The bottom line is that you treat your entire Synapse environment—its pools, pipelines, and connections—as a searchable knowledge base right inside your AI client.

1. Subscribe to this MCP on Vinkius and provide your Azure Synapse Workspace URL along with an active Access Token.
2. Connect your preferred AI client (Claude, Cursor, etc.) to the MCP. The agent authenticates against the workspace using your credentials.
3. Start asking complex questions in natural language, like 'Show me all datasets linked to the HR schema.' Your agent then executes the necessary API calls and presents the structured data.

## Frequently Asked Questions

**How does Azure Synapse Analytics MCP help me trace data movement?**
This MCP lets you audit complex data flows by listing and inspecting every single pipeline. You can get the full definition of a workflow, telling you exactly what happens from source to target, which is critical for debugging.

**Can this MCP check my compute resource availability?**
Yes, it gives you visibility into both dedicated and serverless SQL pools, plus your Apache Spark clusters. You can quickly see if the resources you need are provisioned and available before starting a job.

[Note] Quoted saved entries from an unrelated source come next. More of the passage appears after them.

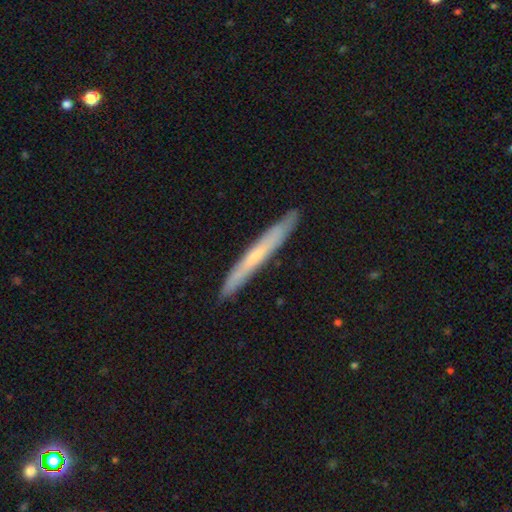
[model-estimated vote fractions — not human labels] Smooth or featured? Predicted: featured or disk (p=0.50). Edge-on disk? Predicted: yes (p=0.93). Merging? Predicted: none (p=0.90).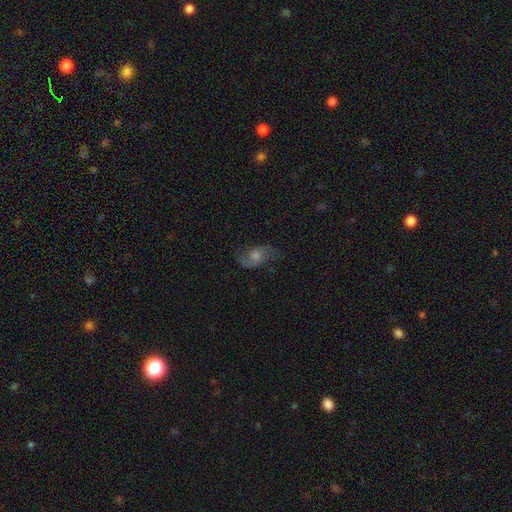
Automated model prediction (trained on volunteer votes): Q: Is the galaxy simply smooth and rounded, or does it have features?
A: featured or disk — 72%.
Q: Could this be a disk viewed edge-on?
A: no — 95%.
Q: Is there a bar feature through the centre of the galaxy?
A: no — 68%.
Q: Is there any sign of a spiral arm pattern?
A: yes — 92%.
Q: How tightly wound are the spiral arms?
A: loose — 49%.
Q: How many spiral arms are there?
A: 2 — 87%.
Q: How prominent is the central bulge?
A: moderate — 55%.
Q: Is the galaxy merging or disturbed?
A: none — 71%.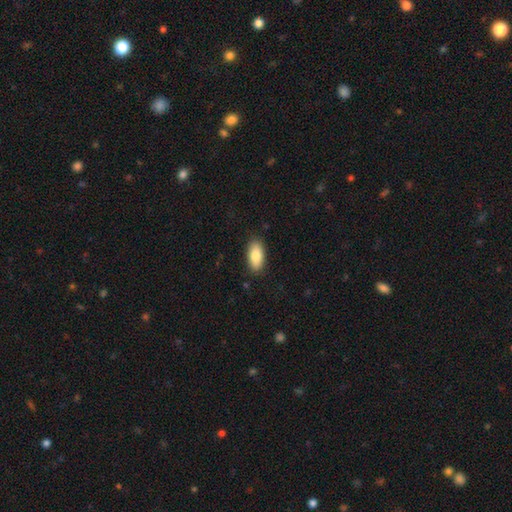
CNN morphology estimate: A smooth galaxy with no disk features (85%) that is in between round and cigar-shaped (90%).

Vote fractions:
- Smooth or featured? smooth: 85% / featured or disk: 9% / star or artifact: 6%
- How rounded? in between: 90% / cigar-shaped: 7% / round: 3%
- Merging? none: 87% / minor disturbance: 10% / major disturbance: 2% / merger: 1%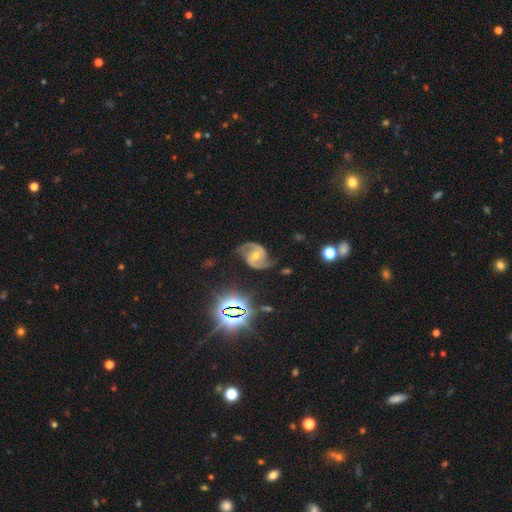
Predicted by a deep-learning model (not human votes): Q: Smooth or featured?
A: featured or disk (79%); runner-up: star or artifact (15%)
Q: Edge-on disk?
A: no (97%); runner-up: yes (3%)
Q: Bar?
A: no (57%); runner-up: weak (30%)
Q: Spiral arms?
A: yes (97%); runner-up: no (3%)
Q: Spiral winding?
A: medium (51%); runner-up: tight (32%)
Q: Spiral arm count?
A: 2 (88%); runner-up: can't tell (4%)
Q: Bulge size?
A: moderate (59%); runner-up: small (37%)
Q: Merging?
A: none (72%); runner-up: minor disturbance (18%)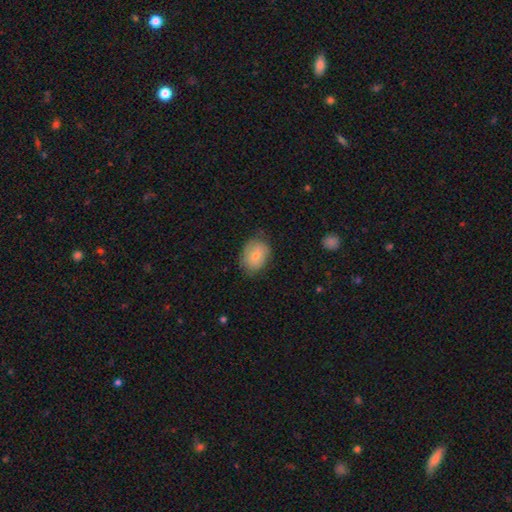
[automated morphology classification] Overall: smooth (74%). How rounded: in between (67%; round 32%). Merging: none (70%).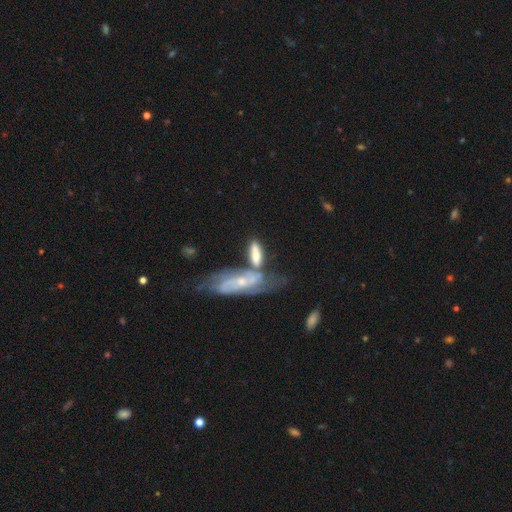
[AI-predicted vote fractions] Q: Smooth or featured?
A: featured or disk (46%); tied with: smooth (46%)
Q: Merging?
A: merger (45%); runner-up: none (29%)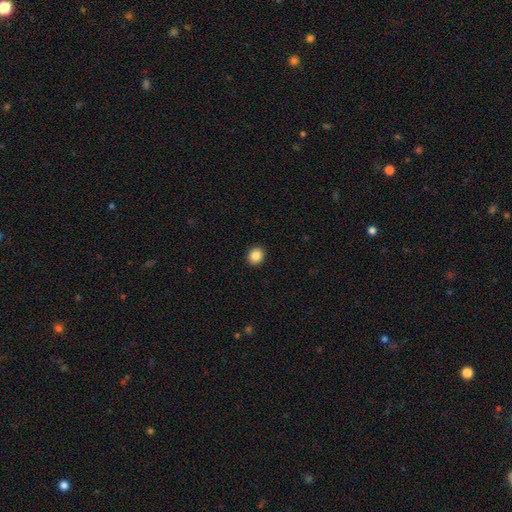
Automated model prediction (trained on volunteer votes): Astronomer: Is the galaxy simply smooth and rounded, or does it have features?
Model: smooth — 87%.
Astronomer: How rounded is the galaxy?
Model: round — 72%.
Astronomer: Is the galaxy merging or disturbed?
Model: none — 92%.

**I'm not sure where my data comes from; what should I check?**
Start by asking to list all linked services. This tool shows every external dependency—like Key Vaults or Blob Storages—that your Synapse environment is relying on, giving you a map of its connections.

**Is this MCP useful for data governance and compliance?**
Absolutely. By allowing you to list all datasets and audit linked services, it provides the necessary visibility to prove where sensitive data lives and what external systems reference it for compliance audits.

**Can I use this MCP in my IDE while coding?**
Yes, connecting this via your AI client means you don't have to switch tabs or open the cloud console. You can audit and debug Synapse components right from your familiar coding environment.